**** Extrait choisi

Après quelques minutes, l’aîné revient avec un sac rempli de mangues : « Tiens, c’est pour toi ! Nous autres Équatoriens sommes des gens généreux ». Cela me touche et me va droit à l’estomac. J’avais bien besoin de ça après cette première journée. En parcourant la table tapissée de mangues, mon regard accroche un vieux revolver posé là, comme si de rien n’était. J’ai bien l’impression qu’il tient à me faire comprendre qu’ici, on est armé. Voyant mon air surpris, il se saisit de l’arme puis tire un coup en l’air comme si je doutais encore de son utilité. N’appréciant guère ce genre de situation, je me lève prétextant devoir me laver les mains encore couvertes de mangue obligeant ainsi mon hôte à rengainer et m’indiquer un point d’eau. Je parviendrai par la suite à remercier chaleureusement mes deux amis pour leur accueil et m’échapper vers ma petite cabane pour y trouver repos.

Ce soir, pas de doublure à ma tente, trop chaud. Le temps de la monter, je me fais assaillir par une horde de moustiques et saute à l’intérieur le temps que ça se calme. Entre chien et loup, il semble que ce soit leur moment préféré. J’en profite pour passer un coups de téléphone à Eric qui m’invite lui aussi à prendre un bus les jours suivants pour me délester de tout ce surpoids.

********
**** Matériel fourni

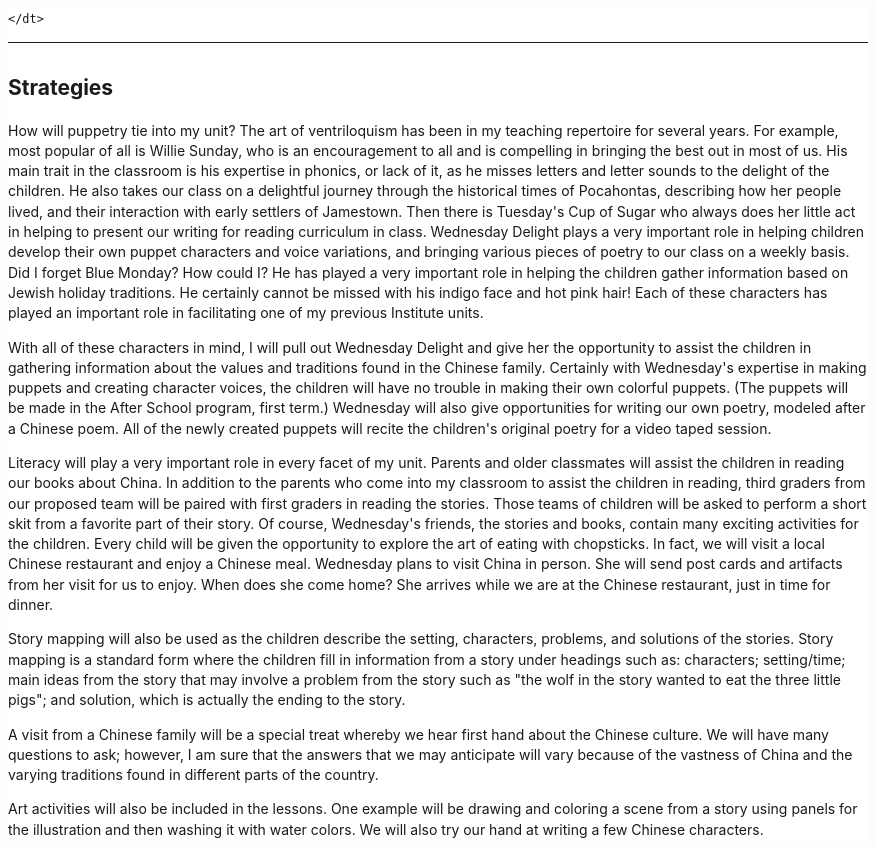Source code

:     </dt>
   </dt>
  </dl>
 </blockquote>
 <hr/>
 <h2>
  Strategies
 </h2>
 How will puppetry tie into my unit?  The art of ventriloquism has been in my teaching repertoire for several years.  For example, most popular of all is Willie Sunday, who is an encouragement to all and is compelling in bringing the best out in most of us.  His main trait in the classroom is his expertise in phonics, or lack of it, as he misses letters and letter sounds to the delight of the children.  He also takes our class on a delightful journey through the historical times of Pocahontas, describing how her people lived, and their interaction with early settlers of Jamestown.  Then there is Tuesday's Cup of Sugar who always does her little act in helping to present our writing for reading curriculum in class.  Wednesday Delight plays a very important role in helping children develop their own puppet characters and voice variations, and bringing various pieces of poetry to our class on a weekly basis.  Did I forget Blue Monday?  How could I?  He has played a very important role in helping the children gather information based on Jewish holiday traditions.  He certainly cannot be missed with his indigo face and hot pink hair!  Each of these characters has played an important role in facilitating one of my previous Institute units.
 <p>
  With all of these characters in mind, I will pull out Wednesday Delight and give her the opportunity to assist the children in gathering information about the values and traditions found in the Chinese family.  Certainly with Wednesday's expertise in making puppets and creating character voices, the children will have no trouble in making their own colorful puppets. (The puppets will be made in the After School program, first term.)  Wednesday will also give opportunities for writing our own poetry, modeled after a Chinese poem. All of the newly created puppets will recite the children's original poetry for a video taped session.
 </p>
 <p>
  Literacy will play a very important role in every facet of my unit.  Parents and older classmates will assist the children in reading our books about China.  In addition to the parents who come into my classroom to assist the children in reading,  third graders from our proposed team will be paired with first graders in reading the stories.  Those teams of children will be asked to perform a short skit from a favorite part of their story.  Of course, Wednesday's friends, the stories and books, contain many exciting activities for the children.  Every child will be given the opportunity to explore the art of eating with chopsticks.  In fact, we will visit a local Chinese restaurant and enjoy a Chinese meal.   Wednesday plans to visit China in person.  She will send post cards and artifacts from her visit for us to enjoy.  When does she come home?  She arrives while we are at the Chinese restaurant, just in time for dinner.
 </p>
 <p>
  Story mapping will also be used as the children describe the setting, characters, problems, and solutions of the stories.  Story mapping is a standard form where the children fill in information from a story under headings such as: characters; setting/time; main ideas from the story that may involve a problem from the story such as "the wolf in the story wanted to eat the three little pigs"; and solution, which is actually the ending to the story.
 </p>
 <p>
  A visit from a Chinese family will be a special treat whereby we hear first hand about the Chinese culture.  We will have many questions to ask; however, I am sure that the answers that we may anticipate will vary because of the vastness of China and the varying traditions found in different parts of the country.
 </p>
 <p>
  Art activities will also be included in the lessons.  One example will be drawing and coloring a scene from a story using panels for the illustration and then washing it with water colors.  We will also try our hand at writing a few Chinese characters.
 </p>
 <p>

********

» **Exercice**: Pouvez-vous redonner le passage de l'extrait choisi en commençant par « Ce soir, pas » et en allant jusqu'à « tout ce surpoids. », en substituant « mouches » à « moustiques » ?

» **Résultat obtenu**:
Ce soir, pas de doublure à ma tente, trop chaud. Le temps de la monter, je me fais assaillir par une horde de mouches et saute à l’intérieur le temps que ça se calme. Entre chien et loup, il semble que ce soit leur moment préféré. J’en profite pour passer un coups de téléphone à Eric qui m’invite lui aussi à prendre un bus les jours suivants pour me délester de tout ce surpoids.